CCRIF, through the catastrophe risk insurance that it provides, is a critical component of a country’s disaster risk financing strategy and climate change adaptation framework. CCRIF is pleased that the Government of Guatemala is including catastrophe risk insurance among the suite of disaster risk financing tools that it utilizes, which also includes an emergency fund and a Cat-DDO, among others.
CCRIF is able to make quick payments because it offers parametric insurance policies. Parametric insurance policies are insurance contracts that make payments based on the intensity of an event (for example, hurricane wind speed, earthquake intensity, volume of rainfall) and the amount of loss calculated in a pre-agreed model caused by these events. Therefore, payouts can be made very quickly and CCRIF is committed to making payments within 14 days of an event that triggers a country’s policy. This is different from traditional or indemnity insurance settlements that require an on-the-ground assessment of individual losses after an event before a payment can be made. CCRIF and the risk insurance it provides will play a key role in advancing Agenda 2030 sustainable development goals and generally development that “leaves no one behind”.

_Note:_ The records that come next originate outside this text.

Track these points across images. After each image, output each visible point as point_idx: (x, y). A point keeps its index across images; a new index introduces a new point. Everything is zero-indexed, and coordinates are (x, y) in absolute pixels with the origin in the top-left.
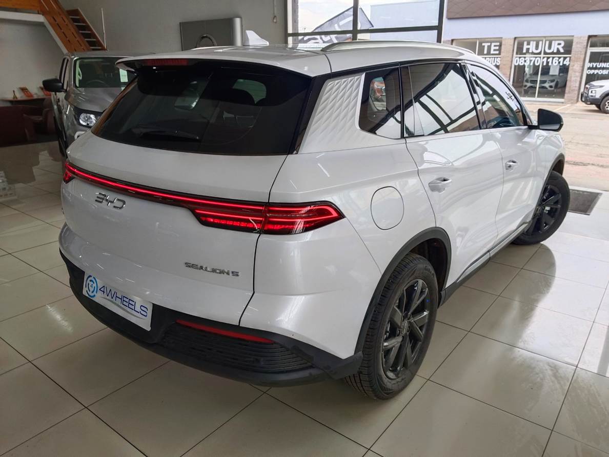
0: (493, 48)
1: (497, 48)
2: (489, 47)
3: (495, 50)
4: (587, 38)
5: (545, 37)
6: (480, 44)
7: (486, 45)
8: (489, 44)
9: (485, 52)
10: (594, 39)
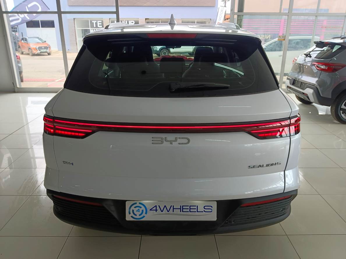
0: (98, 24)
1: (101, 24)
2: (96, 23)
3: (99, 25)
4: (145, 20)
5: (125, 19)
6: (91, 22)
7: (94, 22)
8: (96, 22)
9: (95, 26)
10: (147, 20)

About CCRIF SPC: CCRIF SPC is a segregated portfolio company, owned, operated and registered in the Caribbean. It limits the financial impact of catastrophic hurricanes, earthquakes and excess rainfall events to Caribbean and – since 2015 – Central American governments by quickly providing short-term liquidity when a parametric insurance policy is triggered. It is the world’s first regional fund utilising parametric insurance, giving member governments the unique opportunity to purchase earthquake, hurricane and excess rainfall catastrophe coverage with lowest-possible pricing. CCRIF was developed under the technical leadership of the World Bank and with a grant from the Government of Japan. It was capitalized through contributions to a Multi-Donor Trust Fund (MDTF) by the Government of Canada, the European Union, the World Bank, the governments of the UK and France, the Caribbean Development Bank and the governments of Ireland and Bermuda, as well as through membership fees paid by participating governments. In 2014, an MDTF was established by the World Bank to support the development of CCRIF SPC’s new products for current and potential members, and facilitate the entry for Central American countries and additional Caribbean countries. The MDTF currently channels funds from various donors, including: Canada, through Global Affairs Canada; the United States, through the Department of the Treasury; the European Union, through the European Commission, and Germany, through the Federal Ministry for Economic Cooperation and Development and KfW. In 2017, the Caribbean Development Bank, with resources provided by Mexico, approved a grant to CCRIF SPC to provide enhanced insurance coverage to the Bank’s Borrowing Member Countries and in 2018, the Government of Ireland provided support to CCRIF.